Children in peril is something of a theme in this instalment and not merely because of Ogami's infant target. During the course of the film Ogami's son, Daigoro, is embroiled in a pickpocket scheme while they visit a nearby town. He is caught and marched though the town square by the authorities and threatened with a beating should he not reveal the identity of the real pickpocket. Although this threat provokes disgust with the assembled crowd nobody attempts to stop it. The tension is wound tight as it looks like Daigoro is about to receive a savage public beating. Yet the tension is relieved as the real female pickpocket, Oyo, comes forward.

This is another example of a women, thriving while living outside the law (and expectations of a woman) having maternal instincts aroused, thus returning to her expected place and being punished for it. At least that is what we assume will happen. For even though Oyo has come forward Daigoro refuses to identify her and takes the beating after all.

Daigoro stands up for those living outside of the law and although is punished for it eventually receives the admiration of Oyo, those administering the beating and the assembled crowd. Although hard fought, it is very much a victory of living outside the oppressive and unfair laws of feudal Japan and perhaps an indicator that this is a society that is beginning to change its values.


Upon returning to his father, who watched the whole incident with his usual cold stoicism, there is no hint of emotion between them. Yet the camera lingers on father and son's tightly clasped hands for just long enough to show what is really felt. Held against the emotional remoteness found in the rest of the series, this borders on melodrama. It is an emotional moment earned genuinely.




With confused loyalties, plots within plots and moral questioning this presents a very tumultuous and puzzled society. Within this are the children, a generation in peril yet also a hope for the future.
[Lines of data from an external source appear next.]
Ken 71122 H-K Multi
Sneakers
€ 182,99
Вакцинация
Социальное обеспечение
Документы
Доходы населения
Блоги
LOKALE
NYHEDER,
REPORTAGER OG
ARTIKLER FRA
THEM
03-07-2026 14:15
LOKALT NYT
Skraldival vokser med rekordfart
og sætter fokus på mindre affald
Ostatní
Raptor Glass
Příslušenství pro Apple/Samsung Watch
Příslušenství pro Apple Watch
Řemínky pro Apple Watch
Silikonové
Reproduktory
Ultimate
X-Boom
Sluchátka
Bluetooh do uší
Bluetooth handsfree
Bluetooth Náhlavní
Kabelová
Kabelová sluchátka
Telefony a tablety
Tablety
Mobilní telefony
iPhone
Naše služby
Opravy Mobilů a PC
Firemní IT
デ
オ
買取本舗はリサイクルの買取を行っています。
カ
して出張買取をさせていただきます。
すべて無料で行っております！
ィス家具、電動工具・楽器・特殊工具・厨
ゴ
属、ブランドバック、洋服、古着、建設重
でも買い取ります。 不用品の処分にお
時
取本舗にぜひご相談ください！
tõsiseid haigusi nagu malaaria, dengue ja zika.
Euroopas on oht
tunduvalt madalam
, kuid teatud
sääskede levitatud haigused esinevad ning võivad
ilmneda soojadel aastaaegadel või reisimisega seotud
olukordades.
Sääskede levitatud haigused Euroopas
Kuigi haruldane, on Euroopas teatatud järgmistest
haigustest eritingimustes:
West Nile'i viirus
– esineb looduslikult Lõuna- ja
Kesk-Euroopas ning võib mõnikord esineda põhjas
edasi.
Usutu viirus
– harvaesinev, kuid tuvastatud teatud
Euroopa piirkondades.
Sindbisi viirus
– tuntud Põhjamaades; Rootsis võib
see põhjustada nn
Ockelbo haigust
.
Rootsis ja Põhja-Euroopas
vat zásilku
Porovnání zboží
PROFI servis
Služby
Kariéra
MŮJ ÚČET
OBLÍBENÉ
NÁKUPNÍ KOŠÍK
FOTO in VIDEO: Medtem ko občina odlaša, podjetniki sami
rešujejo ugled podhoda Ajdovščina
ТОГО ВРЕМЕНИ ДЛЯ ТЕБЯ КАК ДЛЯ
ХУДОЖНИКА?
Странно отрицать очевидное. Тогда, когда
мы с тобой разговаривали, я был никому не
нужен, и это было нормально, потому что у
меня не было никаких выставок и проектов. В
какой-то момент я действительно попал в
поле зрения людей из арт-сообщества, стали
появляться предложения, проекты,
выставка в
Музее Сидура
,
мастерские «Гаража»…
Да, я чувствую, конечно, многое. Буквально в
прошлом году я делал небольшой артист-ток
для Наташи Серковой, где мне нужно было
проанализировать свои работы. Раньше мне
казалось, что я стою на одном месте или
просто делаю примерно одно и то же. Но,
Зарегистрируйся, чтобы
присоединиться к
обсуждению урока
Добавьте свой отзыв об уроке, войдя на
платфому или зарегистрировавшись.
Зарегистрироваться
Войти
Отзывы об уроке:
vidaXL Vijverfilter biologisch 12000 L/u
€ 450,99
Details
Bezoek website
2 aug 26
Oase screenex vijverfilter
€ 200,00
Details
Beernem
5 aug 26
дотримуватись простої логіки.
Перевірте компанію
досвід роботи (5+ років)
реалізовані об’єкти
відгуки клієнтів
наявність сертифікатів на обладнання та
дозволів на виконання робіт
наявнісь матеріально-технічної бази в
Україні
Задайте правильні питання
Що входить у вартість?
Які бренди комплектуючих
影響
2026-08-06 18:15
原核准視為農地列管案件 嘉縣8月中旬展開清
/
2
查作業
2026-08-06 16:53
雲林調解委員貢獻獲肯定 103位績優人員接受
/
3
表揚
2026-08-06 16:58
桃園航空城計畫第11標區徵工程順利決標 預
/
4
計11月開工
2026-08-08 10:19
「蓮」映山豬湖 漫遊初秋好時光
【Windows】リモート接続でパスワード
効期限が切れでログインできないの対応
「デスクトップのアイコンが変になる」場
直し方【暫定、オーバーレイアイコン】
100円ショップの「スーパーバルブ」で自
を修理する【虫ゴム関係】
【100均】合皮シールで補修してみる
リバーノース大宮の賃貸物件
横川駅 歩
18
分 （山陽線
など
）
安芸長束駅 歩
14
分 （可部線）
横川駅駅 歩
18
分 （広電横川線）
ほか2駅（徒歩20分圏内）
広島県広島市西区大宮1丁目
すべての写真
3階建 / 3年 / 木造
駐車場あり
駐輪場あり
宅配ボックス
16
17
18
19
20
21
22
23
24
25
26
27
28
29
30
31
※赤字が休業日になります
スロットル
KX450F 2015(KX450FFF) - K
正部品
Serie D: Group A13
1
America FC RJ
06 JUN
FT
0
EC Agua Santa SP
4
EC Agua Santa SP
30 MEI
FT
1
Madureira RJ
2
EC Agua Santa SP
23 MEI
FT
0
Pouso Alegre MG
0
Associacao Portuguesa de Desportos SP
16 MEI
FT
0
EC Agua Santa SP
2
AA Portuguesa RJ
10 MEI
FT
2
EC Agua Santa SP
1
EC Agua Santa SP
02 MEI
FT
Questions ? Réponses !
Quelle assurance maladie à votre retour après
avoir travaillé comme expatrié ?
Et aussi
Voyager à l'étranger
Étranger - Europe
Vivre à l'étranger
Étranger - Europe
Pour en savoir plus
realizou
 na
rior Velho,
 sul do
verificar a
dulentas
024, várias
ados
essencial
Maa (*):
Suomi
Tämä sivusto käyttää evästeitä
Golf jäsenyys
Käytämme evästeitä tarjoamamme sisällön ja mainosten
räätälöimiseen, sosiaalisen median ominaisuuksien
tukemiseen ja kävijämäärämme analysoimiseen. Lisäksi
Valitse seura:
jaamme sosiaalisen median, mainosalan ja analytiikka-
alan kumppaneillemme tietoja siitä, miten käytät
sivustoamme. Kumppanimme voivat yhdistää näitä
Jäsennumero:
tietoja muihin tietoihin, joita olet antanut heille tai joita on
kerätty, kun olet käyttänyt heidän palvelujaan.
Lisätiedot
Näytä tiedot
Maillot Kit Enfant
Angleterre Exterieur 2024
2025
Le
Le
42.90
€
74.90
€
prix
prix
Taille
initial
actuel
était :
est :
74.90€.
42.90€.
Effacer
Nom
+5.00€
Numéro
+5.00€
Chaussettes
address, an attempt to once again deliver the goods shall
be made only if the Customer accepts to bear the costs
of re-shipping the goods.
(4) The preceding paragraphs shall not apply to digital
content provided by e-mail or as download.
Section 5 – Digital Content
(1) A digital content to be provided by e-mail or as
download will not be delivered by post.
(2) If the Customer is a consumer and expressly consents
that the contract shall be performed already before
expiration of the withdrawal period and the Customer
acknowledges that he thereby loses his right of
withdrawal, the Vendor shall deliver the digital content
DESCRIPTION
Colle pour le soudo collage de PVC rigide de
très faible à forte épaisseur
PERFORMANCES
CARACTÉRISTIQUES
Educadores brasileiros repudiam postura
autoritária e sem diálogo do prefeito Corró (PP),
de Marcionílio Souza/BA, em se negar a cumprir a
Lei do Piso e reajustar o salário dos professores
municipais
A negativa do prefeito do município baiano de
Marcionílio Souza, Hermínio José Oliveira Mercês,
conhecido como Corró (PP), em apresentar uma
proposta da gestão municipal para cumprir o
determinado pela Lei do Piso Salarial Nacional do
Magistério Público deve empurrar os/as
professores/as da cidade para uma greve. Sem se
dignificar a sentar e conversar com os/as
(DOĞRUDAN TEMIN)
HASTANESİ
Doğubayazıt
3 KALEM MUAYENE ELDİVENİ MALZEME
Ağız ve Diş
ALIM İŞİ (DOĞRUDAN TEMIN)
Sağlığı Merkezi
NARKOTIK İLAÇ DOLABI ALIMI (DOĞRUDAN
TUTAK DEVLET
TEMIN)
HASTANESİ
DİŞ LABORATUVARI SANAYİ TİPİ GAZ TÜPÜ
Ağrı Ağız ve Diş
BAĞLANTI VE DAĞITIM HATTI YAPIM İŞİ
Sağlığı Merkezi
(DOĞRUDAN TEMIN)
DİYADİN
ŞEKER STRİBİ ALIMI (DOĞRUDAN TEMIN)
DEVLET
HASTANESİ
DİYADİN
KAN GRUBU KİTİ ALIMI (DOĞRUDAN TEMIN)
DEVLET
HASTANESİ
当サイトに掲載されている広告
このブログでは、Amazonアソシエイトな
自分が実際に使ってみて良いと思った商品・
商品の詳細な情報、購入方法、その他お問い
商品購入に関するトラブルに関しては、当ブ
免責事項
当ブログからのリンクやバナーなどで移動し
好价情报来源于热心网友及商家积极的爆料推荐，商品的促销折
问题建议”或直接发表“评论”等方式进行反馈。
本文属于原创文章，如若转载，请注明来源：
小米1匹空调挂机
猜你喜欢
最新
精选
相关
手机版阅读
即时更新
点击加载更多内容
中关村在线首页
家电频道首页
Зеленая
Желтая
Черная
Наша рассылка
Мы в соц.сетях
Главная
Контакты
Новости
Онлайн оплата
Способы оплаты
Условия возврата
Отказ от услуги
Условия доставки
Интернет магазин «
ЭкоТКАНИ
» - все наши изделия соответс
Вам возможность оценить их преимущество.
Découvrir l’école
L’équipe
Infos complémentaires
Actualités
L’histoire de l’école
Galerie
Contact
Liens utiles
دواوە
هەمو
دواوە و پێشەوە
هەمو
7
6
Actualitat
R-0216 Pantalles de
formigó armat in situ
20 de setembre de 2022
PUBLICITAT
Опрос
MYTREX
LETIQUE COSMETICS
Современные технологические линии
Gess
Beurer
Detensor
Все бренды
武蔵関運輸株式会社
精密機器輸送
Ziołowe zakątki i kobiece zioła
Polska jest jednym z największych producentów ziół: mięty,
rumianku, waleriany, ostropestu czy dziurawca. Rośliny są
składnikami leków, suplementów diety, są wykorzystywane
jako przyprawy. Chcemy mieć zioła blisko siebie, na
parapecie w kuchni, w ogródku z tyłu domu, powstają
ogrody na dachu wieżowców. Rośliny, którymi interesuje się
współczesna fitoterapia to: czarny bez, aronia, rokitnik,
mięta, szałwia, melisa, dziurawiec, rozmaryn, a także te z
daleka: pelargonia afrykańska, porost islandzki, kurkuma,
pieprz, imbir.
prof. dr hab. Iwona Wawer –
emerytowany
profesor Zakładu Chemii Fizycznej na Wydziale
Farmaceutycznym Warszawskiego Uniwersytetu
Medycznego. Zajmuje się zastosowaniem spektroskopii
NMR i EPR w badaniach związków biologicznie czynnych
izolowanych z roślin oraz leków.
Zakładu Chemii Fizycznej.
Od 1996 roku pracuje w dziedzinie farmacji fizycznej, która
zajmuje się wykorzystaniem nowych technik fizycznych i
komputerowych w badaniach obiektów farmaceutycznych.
During the final confrontation, where Ogami reveals to the Lord's parents he is really there to execute them all, infant Lord and Daigo make funny faces at each other.

It is touching and funny and presents a brief hope that from all this confusion innocence might still prevail.

That hope is almost immediately crushed when the infant Lord coldly orders Ogami and sons execution. After a bloody battle Ogami executes the infant Lord and parents and the world is returned to its harsh and unfair status quo.




Despite an ingenious underwater assassination and an amazing sword battle with some ninjary types, there is not a lot of fun to be had in this chapter, yet it is possibly one of the most thematically complex and sophisticated of the series.


White Heaven in Hell (Yoshiyuki Kuroda, 1974)

Another year and a new director results in this, the final film in the series, having a significantly different tone then not only its preceding chapter but the series as a whole.

Gone are the overarching themes and social critiques, this one is just about Ogami facing off against the Yagyu clan that killed his family.



For this director Kuroda cherry-picks the most insane moments from the previous films and adds in a few of his own.  Supernatural assassins primarily.

Ogami's nemesis Retsudo calls on his illegitimate son, raised amongst the beasts in the mountains, to help kill his prey. This son calls upon the black arts of the Demon-Spider clan and uses all manner of supernatural tricks (as well as a bazooka) to hunt down Ogami.

The film becomes, at points, a full-on horror movie. This suggests that Ogami, who has constantly claimed to exist at the gates of the afterlife, might be nearing his end. 





Indeed the entire film builds to the glorious final confrontation where Retsudo and the Yagyu clan face-off against Ogami and son in a snowy wasteland.



What follows is a glorious visual cacophony of swords, bullets, blood and, um, skiing. It is also one of the few scenes that can boast a sledge battle, especially since one of the sledges carries rocket launchers. Yet once the snow has been turned red Retsudo turns and runs, denying us the confrontation the film has been building to. It is something of an anti-climax then and as such we have no resolution to this epic six-part story.

But hey, we had a sledge fight.

The Lone Wolf and Cub manga have been adapted into two TV series, a number of TV movies and have been the influence for other interpretations, for example Road to Perdition (Sam Mendes, 2002). Yet it is this series that really brought the stories to an international audience. They are exciting, ridiculous, sophisticated, intelligent and iconic and another example of Japan using b-movie sensibilities to deliver culturally relevant stories to the world.